## REQUISITOS DAS TAREFAS
1. Liste os fatores que, segundo Keith Rayner no texto sobre leitura dinâmica, nos limitam ao ler.
2. Retome o texto sobre leitura dinâmica e escreva a continuação logo após a última frase apresentada.

A vantagem de ler mais rápido é, obviamente, ler mais rápido. Mas a leitura em velocidade pode trazer alguns problemas como… O que é mesmo que eu estava lendo? Você acaba se concentrando tanto em ler o mais rápido possível que acaba perdendo o foco sobre o que você está lendo de fato. E, a principal afetada nisso tudo é a grande protagonista do processo de leitura: a compreensão.

Para Keith Rayner, pesquisador da Universidade da Califórnia, em San Diego (EUA), a leitura dinâmica é quase sem sentido, porque nossos olhos apenas não conseguem trabalhar dessa maneira. Segundo ele, podemos até nos forçar a ler algo em torno de 500 palavras por minuto, mas estamos limitados pelos nossos olhos, anatomia da retina e capacidade do cérebro – que precisa de um certo tempo para processar informações.

Rayner também confirma que a AVSR e os sistemas digitais de leitura dinâmica são da mesma maneira falhos por terem problemas com o que se chama “memória de trabalho” – que é a memória que atua no momento em que as informações estão sendo adquiridas, retendo-as por um curto período de tempo e depois descantando ou encaminhando-as para serem guardadas por períodos mais longos de tempo.

## DADOS REGISTRADOS
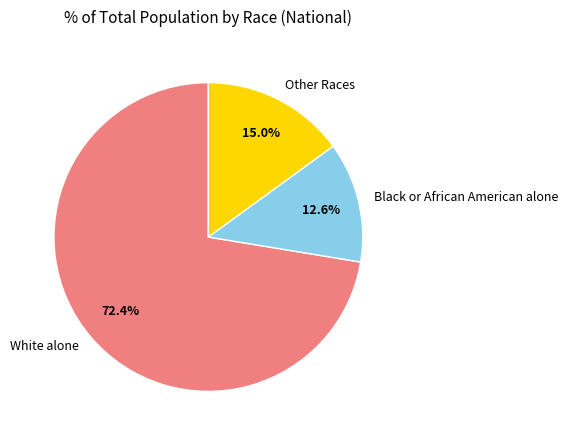

Which category has the smallest portion of the pie?

Black or African American alone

## RESPOSTAS EM ORDEM
1.
- olhos
- anatomia da retina
- capacidade do cérebro

2.
Quando utilizamos a técnica AVSR, sobrecarregamos a memória de trabalho e as palavras vem em um ritmo muito mais rápido do que podemos processar. Isso significa que não podemos absorver informações quando estamos lendo muito rápido. No caso dos aplicativos, como o Spritz, que utilizam esse método, não temos nem a opção de voltar algum trecho e ler de novo, o que, mais um vez, sobrecarrega a memória de curto prazo. Resultado: não conseguimos lembrar muito bem do que acabamos de ler.

Os favoráveis

Para os pesquisadores que desenvolveram o Spritz, o sistema permite que os olhos descansem em um único ponto, o que favoreceria a habilidade de ler mais rápido. Isso pode até ser verdade, mas não soluciona o problema da memória de trabalho sobrecaregada, apontado por Rayner.

E você, o que pensa sobre tudo isso? Será que é mesmo possível ler assim? [Life Hacker, Slate]

6 comentários

  • Osmani Silva:

    Fiz os cursos da Neurosofware, alguem daqui fez? dê sua opiniao sobre. Obrigado.

  • Dinho01:

    Essa história de leitura dinâmica só me lembra um episódio de “Alf,o eteimoso” quando Alf tentava aprender essa técnica e lhe perguntavam se ele já estava lendo mais rápido e ele respondia:”Não,mas as pontas dos meus dedos já estão muito mais macias”. 😉

  • joexis:

    Leitura rápida não foi feita para se ler rápido um bom livro, pois tira o prazer da leitura, a identificação com o texto, a compreensão e o prazer que a obra transmite.
    Ela foi feita para, no meu caso, tomar conhecimento rápido de relatórios, atas, pareceres e demais textos monótonos e chatos, que quando eu dispuser de mais tempo, vou ler com mais calma.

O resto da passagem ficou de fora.